Collected data
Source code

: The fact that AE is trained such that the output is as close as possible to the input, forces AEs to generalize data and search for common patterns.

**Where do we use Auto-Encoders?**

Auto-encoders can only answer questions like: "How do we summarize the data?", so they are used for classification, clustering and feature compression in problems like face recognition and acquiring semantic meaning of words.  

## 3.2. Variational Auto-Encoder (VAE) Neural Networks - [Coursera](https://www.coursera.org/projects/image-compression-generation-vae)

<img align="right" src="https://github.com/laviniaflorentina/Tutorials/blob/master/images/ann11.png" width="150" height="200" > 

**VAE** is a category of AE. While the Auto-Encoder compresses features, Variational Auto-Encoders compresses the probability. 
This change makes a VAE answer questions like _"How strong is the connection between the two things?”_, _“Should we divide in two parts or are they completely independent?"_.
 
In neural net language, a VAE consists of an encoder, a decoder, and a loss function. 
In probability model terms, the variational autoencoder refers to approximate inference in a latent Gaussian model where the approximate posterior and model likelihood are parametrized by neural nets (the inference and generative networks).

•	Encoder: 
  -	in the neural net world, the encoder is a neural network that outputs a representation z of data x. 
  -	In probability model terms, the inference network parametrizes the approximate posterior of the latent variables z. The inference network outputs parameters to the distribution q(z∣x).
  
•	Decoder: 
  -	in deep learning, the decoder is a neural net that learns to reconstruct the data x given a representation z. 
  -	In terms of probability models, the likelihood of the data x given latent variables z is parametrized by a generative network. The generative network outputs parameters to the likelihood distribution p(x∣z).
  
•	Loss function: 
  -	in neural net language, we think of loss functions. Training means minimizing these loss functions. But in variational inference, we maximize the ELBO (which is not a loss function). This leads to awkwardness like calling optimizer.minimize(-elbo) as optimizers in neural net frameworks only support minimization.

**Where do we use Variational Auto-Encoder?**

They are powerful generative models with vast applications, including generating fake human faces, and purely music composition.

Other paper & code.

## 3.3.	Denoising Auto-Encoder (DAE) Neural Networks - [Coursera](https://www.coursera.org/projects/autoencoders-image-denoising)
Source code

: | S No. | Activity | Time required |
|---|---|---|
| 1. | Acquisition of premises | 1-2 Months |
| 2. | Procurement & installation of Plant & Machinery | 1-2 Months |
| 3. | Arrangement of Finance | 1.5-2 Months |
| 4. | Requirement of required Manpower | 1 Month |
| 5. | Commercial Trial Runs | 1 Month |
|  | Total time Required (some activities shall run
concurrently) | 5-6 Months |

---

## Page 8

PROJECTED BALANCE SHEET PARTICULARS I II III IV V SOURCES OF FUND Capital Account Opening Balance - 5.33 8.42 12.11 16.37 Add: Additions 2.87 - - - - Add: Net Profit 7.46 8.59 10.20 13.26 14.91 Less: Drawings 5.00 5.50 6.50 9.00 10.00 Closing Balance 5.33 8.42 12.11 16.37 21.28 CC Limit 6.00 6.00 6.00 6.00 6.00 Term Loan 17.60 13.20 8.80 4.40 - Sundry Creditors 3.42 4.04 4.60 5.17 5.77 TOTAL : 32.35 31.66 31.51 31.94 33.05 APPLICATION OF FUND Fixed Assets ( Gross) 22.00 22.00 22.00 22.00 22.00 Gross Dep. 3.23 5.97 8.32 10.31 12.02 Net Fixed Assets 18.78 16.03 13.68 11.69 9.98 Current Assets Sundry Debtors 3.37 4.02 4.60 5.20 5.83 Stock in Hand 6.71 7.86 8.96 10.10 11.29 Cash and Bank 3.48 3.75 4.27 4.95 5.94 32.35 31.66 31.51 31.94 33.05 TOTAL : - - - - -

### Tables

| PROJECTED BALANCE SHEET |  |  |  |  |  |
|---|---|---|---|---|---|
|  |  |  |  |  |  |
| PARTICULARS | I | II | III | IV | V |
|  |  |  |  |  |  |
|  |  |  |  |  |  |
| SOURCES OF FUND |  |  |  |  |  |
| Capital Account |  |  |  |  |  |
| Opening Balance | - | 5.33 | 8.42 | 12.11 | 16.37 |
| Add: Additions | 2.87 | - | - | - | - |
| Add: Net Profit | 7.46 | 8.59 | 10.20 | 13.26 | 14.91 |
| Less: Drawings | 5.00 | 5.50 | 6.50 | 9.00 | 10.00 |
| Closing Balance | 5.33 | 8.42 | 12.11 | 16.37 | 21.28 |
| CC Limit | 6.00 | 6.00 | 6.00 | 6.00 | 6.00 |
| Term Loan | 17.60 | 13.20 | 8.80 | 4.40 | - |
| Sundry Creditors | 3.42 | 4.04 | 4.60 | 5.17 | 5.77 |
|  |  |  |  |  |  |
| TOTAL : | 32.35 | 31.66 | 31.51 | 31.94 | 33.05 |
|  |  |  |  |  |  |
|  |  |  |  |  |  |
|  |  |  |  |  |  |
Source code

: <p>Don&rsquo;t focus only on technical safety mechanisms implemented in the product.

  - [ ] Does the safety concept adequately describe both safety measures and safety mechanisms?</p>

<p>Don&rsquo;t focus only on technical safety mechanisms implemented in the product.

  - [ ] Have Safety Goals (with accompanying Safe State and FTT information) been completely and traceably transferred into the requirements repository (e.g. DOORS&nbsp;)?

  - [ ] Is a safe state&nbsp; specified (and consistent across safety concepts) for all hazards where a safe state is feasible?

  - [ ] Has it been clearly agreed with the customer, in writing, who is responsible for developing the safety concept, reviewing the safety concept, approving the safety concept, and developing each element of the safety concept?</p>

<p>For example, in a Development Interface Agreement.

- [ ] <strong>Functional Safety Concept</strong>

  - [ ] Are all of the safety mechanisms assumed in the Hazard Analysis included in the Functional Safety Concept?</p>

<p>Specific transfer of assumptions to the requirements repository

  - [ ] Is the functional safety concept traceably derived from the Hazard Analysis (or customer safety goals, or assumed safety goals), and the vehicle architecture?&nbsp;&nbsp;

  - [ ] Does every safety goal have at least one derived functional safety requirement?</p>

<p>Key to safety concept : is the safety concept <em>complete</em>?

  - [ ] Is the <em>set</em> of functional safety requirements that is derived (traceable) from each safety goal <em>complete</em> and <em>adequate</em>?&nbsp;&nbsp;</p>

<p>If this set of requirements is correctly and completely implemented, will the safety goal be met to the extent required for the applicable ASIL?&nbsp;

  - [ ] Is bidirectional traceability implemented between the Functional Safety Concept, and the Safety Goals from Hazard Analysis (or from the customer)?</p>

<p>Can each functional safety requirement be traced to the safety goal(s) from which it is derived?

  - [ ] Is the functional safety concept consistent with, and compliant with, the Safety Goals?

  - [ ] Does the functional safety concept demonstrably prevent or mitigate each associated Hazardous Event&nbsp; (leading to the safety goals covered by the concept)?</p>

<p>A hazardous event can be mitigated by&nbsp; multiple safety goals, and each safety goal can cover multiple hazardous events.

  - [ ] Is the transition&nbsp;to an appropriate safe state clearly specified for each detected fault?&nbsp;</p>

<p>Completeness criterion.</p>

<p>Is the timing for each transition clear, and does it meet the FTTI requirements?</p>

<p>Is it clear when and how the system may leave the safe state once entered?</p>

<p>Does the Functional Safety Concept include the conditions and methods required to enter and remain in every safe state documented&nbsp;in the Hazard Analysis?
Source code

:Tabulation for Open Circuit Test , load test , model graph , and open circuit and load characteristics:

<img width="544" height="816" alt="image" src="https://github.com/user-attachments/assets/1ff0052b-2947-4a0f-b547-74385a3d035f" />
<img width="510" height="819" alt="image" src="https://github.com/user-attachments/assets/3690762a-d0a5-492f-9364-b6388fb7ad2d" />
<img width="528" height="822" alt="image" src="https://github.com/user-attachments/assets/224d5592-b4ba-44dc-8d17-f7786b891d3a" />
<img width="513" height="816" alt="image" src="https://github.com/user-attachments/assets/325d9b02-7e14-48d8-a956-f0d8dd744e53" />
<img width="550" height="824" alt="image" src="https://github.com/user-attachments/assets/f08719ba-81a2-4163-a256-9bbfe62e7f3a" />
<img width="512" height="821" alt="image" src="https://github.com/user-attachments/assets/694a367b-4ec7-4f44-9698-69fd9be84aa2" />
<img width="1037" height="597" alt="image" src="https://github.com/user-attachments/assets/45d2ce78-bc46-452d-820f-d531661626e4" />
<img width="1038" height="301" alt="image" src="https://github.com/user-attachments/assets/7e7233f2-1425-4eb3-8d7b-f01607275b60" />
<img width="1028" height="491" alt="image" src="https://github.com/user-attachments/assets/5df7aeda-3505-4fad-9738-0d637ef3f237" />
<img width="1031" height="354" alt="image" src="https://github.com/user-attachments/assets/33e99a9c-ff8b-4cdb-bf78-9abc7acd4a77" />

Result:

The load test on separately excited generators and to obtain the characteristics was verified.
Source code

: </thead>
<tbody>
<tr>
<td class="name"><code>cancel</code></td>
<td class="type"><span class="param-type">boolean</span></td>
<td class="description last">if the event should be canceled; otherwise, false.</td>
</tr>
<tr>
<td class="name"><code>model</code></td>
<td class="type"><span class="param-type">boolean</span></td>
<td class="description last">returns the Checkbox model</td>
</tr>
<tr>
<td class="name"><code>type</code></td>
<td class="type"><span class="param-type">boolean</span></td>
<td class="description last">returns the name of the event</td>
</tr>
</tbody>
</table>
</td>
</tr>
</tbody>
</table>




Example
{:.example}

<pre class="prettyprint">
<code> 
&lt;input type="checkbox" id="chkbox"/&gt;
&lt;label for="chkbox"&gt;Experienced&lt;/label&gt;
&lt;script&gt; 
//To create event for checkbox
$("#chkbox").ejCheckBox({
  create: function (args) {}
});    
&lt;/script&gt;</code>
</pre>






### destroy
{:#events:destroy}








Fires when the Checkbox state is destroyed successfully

• _Task description_
Put each line of the material from its first line through the line containing "This change makes" into a numbered list, skipping any blank lines.

• _Exercise output_
1. Source code
2. : The fact that AE is trained such that the output is as close as possible to the input, forces AEs to generalize data and search for common patterns.
3. **Where do we use Auto-Encoders?**
4. Auto-encoders can only answer questions like: "How do we summarize the data?", so they are used for classification, clustering and feature compression in problems like face recognition and acquiring semantic meaning of words.  
5. ## 3.2. Variational Auto-Encoder (VAE) Neural Networks - [Coursera](https://www.coursera.org/projects/image-compression-generation-vae)
6. <img align="right" src="https://github.com/laviniaflorentina/Tutorials/blob/master/images/ann11.png" width="150" height="200" > 
7. **VAE** is a category of AE. While the Auto-Encoder compresses features, Variational Auto-Encoders compresses the probability. 
8. This change makes a VAE answer questions like _"How strong is the connection between the two things?”_, _“Should we divide in two parts or are they completely independent?"_.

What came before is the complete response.